The Iceberg

Nine thirty five.

Polly called me an hour ago. She never got over the sickness of last week and had to go to the emergency room Saturday evening. A doctor at the hospital told her she had probably passed a kidney stone and the pain of this made her nauseous. All the tests they ran came out okay. She said her oldest son hadn’t been spending much time with her in this adversity. I urged her to call me during the week if she feels lonely or bored and maybe unwell still… Meanwhile I had what felt like a small stroke last night. I thought I was going to pass out or even die on the spot. Being honest, I haven’t felt good in the past couple of weeks, maybe for psychosomatic reasons.
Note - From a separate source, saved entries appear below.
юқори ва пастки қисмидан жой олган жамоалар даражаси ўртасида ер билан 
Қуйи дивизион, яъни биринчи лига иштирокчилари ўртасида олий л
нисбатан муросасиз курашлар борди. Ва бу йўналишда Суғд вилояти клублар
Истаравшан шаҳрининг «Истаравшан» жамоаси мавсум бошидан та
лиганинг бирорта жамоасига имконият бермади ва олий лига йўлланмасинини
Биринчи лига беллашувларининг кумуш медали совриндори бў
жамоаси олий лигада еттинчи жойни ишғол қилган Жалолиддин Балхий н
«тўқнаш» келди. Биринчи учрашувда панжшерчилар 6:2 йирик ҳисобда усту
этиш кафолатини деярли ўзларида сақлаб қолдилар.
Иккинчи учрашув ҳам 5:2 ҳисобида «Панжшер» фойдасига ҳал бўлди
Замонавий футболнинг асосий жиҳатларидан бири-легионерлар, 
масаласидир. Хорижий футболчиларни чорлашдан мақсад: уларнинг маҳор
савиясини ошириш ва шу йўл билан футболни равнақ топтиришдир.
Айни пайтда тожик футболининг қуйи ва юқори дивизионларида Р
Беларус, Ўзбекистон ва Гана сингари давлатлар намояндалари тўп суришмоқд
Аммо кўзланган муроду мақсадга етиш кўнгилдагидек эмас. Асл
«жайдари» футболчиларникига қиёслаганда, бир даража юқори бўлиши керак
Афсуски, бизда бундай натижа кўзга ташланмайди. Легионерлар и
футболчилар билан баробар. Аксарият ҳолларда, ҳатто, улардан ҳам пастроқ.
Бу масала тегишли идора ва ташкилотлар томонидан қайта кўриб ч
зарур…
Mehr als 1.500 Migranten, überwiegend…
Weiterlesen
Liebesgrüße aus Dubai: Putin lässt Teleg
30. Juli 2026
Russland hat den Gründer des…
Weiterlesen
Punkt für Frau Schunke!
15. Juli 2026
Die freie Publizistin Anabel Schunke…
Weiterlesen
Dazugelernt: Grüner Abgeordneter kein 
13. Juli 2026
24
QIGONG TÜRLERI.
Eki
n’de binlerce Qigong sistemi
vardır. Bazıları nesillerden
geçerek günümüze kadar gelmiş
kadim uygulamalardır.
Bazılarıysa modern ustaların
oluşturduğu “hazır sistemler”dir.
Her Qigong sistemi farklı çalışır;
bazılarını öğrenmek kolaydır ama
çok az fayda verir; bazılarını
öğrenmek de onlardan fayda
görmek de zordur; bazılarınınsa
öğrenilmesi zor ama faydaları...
Life all around me has really sucked ever since the November election, when people behaved their worst under pressure. There’s no excuse for the BS we’ve allowed to thrive as if it were acceptable. If I had a rocket ship and a lifetime supply of oxygen I’d fly to the moon where I could be by myself. But no. “Every mistake we must surely be learning / While my guitar gently weeps.” We’ve forgotten our history, and we are paying for our stupidity. Is the pen really mightier than the sword? Are books stronger than rifles? Is knowledge power? Then we need to do something wise to save ourselves. There’s no one else who can do this for us: no invasion by extraterrestrials, no Second Coming of Christ— nobody. It’s like the ending to Lord of the Flies: who will save humanity from its own wickedness?